Even science reporters are having a hard time keeping up with what materials science has been up to lately. With no disrespect to them really intended, they can just about keep up with the semiconductor world's concept of tracking "holes" rather than electrons, but it seems like going any farther into the quasiparticle world is just too much for them. It's rare to see an article that doesn't have some sort of verbiage that indicates the reporter doesn't really understanding what's going on, if indeed I've ever seen one at all.
Often, I'll read a science article in a blog, or local newspaper, or general-interest magazine. I'll see something obviously incorrect, and say "well, it's not a science outlet, they can't be expected to know the science that well, and they're just explaining it to lay people anyway, so it's good enough. I'll double check this with a reliable science news source."
But you'd think if anyone could get it right, and trust their readers to care about them getting it right, it would be Nature! If Nature is going to start going to lower their standards to go after clicks, I dunno what reliable source I'm supposed to double check things with.
> If Nature is going to start going to lower their standards to go after clicks, I dunno what reliable source I'm supposed to double check things with.
Reddit.
I'm serious. If you search for the discussion about the news article on a right subreddit, or HN, or spelunk Twitter enough, there's a good chance you'll find a domain expert - sometimes even the paper's author themselves, or someone who works with them - explaining the science correctly and/or pointing out the bullshit in the press report.
(I wonder if it wouldn't be more efficient if scientists were writing press releases themselves, and the journalists/PR people would be chasing grants for them instead. It seems like a better match for their individual skills anyway.)
>I wonder if it wouldn't be more efficient if scientists were writing press releases themselves
Agree, and I think everyone here has experienced the phenomenon where someone on reddit/HN/twitter has explained something far better than a media outlet. The thing to keep in mind when trying to understand this is that absolutely __everyone__ responds to incentives. With a news organization, no matter what that organization is or their goals, the chief incentive is readership, not accuracy or anything else. Not saying that the writers are anything other than well intentioned and honest or that they don't care deeply about the truth, but the reality of mortal existence is to maximize behaviors that you believe benefit you.

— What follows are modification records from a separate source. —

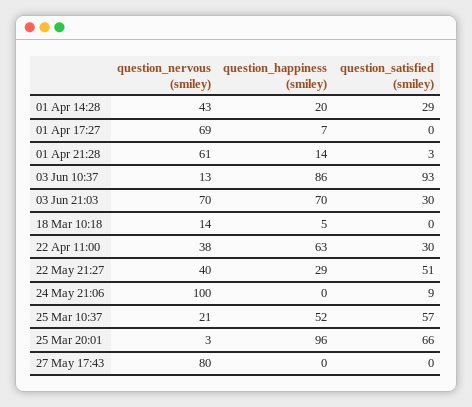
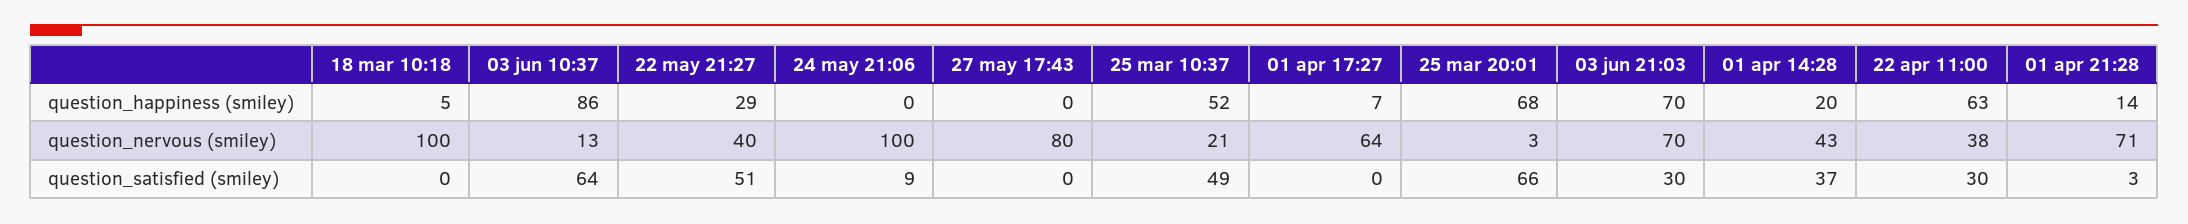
  {
    "question_nervous (smiley)": {
      "01 Apr 14:28": 43,
-     "01 Apr 17:27": 69,
+     "01 Apr 17:27": 64,
-     "01 Apr 21:28": 61,
+     "01 Apr 21:28": 71,
      "03 Jun 10:37": 13,
      "03 Jun 21:03": 70,
-     "18 Mar 10:18": 14,
+     "18 Mar 10:18": 100,
      "22 Apr 11:00": 38,
      "22 May 21:27": 40,
      "24 May 21:06": 100,
      "25 Mar 10:37": 21,
      "25 Mar 20:01": 3,
      "27 May 17:43": 80
    },
    "question_happiness (smiley)": {
      "01 Apr 14:28": 20,
      "01 Apr 17:27": 7,
      "01 Apr 21:28": 14,
      "03 Jun 10:37": 86,
      "03 Jun 21:03": 70,
      "18 Mar 10:18": 5,
      "22 Apr 11:00": 63,
      "22 May 21:27": 29,
      "24 May 21:06": 0,
      "25 Mar 10:37": 52,
-     "25 Mar 20:01": 96,
+     "25 Mar 20:01": 68,
      "27 May 17:43": 0
    },
    "question_satisfied (smiley)": {
-     "01 Apr 14:28": 29,
+     "01 Apr 14:28": 37,
      "01 Apr 17:27": 0,
      "01 Apr 21:28": 3,
-     "03 Jun 10:37": 93,
+     "03 Jun 10:37": 64,
      "03 Jun 21:03": 30,
      "18 Mar 10:18": 0,
      "22 Apr 11:00": 30,
      "22 May 21:27": 51,
      "24 May 21:06": 9,
-     "25 Mar 10:37": 57,
+     "25 Mar 10:37": 49,
      "25 Mar 20:01": 66,
      "27 May 17:43": 0
    }
  }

A news org is benefited by people reading what they say, not by being right. Reddit/twitter/HN often is a better source of truth because people often post because they have a desire to be heard, be understood, share information, tell the truth or some other reason that does not involve selling ads against you reading what they say.
> Agree, and I think everyone here has experienced the phenomenon where someone on reddit/HN/twitter has explained something far better than a media outlet.
I've experienced the opposite, though, too.
Posts with thousands upon thousands of upvotes and a little comment with a dozen saying "this is entirely wrong, and here's a bunch of proof, and here's an expert explaining it properly".
That's not really the opposite. That comment with the correction is a part of the submission that's being upvoted.
I do this myself, too: if the discussion underneath a HN submission rescues an otherwise bad article, or even develops into a completely unrelated but interesting tangent, I'll happily upvote it. Sometimes the only value of the submitted article is in the discussion it starts - but that still makes the particular submission valuable.
> “Briefly stated, the Gell-Mann Amnesia effect is as follows. You open the newspaper to an article on some subject you know well. In Murray’s case, physics. In mine, show business. You read the article and see the journalist has absolutely no understanding of either the facts or the issues. Often, the article is so wrong it actually presents the story backward—reversing cause and effect. I call these the “wet streets cause rain” stories. Paper’s full of them.
> In any case, you read with exasperation or amusement the multiple errors in a story, and then turn the page to national or international affairs, and read as if the rest of the newspaper was somehow more accurate about Palestine than the baloney you just read. You turn the page, and forget what you know.”
– Michael Crichton (1942-2008)
I think this is the same argument made by Veritasium - poorly summarized: do whatever it takes to hook people in that have never heard the topic before, then teach them something new.